Buster Crabbe does double duty in this B Western flick, portraying his regular character of the series, Billy Carson, as well as outlaw cousin Jim Slade who's out of jail and heading up his old gang again. Crabbe also does something I haven't seen in one of his Westerns before, and that's showing off his physique in a couple of beefcake scenes where he switches clothes with his cousin. You know, when they showed Carson and Slade together in profile, their upper torsos didn't look the same, and that left me a little curious as to whether they used a stand-in for those scenes.

So with Al St. John around as sidekick Fuzzy Jones, you never know what to expect. The gimmick this time, besides his being sworn in as sheriff to replace the one killed by Slade's gang, has to do with a new fangled contraption Fuzzy wins in a raffle. I don't know how he did it, but Fuzzy wheels his way around the saloon on a bicycle without taking anyone out. It was entertaining enough where they brought him back a second time and he did some incredible stunts while riding backwards and on one wheel.
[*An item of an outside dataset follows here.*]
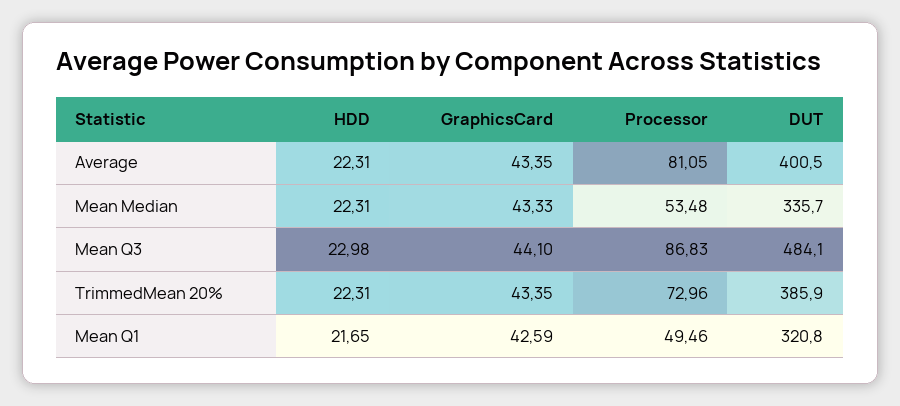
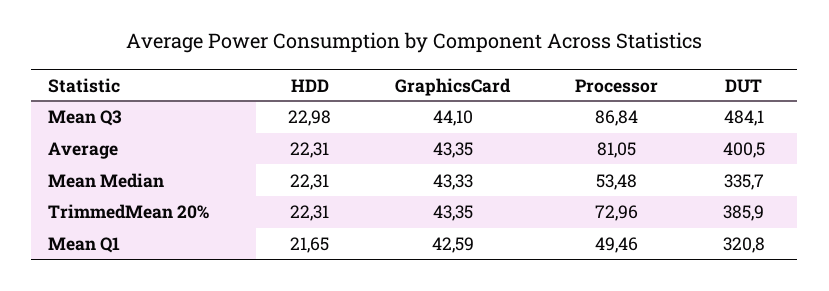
Processor, Mean Q3: 86.83 -> 86.84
I can only imagine what he would have been able to do on a skateboard today.

Sometimes in these character double pictures it tends to get confusing but this time around it's easy enough to keep Carson and his evil cousin in perspective. Maybe not so easy for the players though, as rancher Helen Foster (Evelyn Finley) thinks Carson really IS one of the bad guys. Not to worry, things get sorted out well enough by the time it's over. Besides the doppelganger for Crabbe, Kermit Maynard and I. Stanford Jolley are on hand as additional reliable villains, and you'll have to stick around for Fuzzy's clever ruse to promote Billy Carson to the new sheriff in town.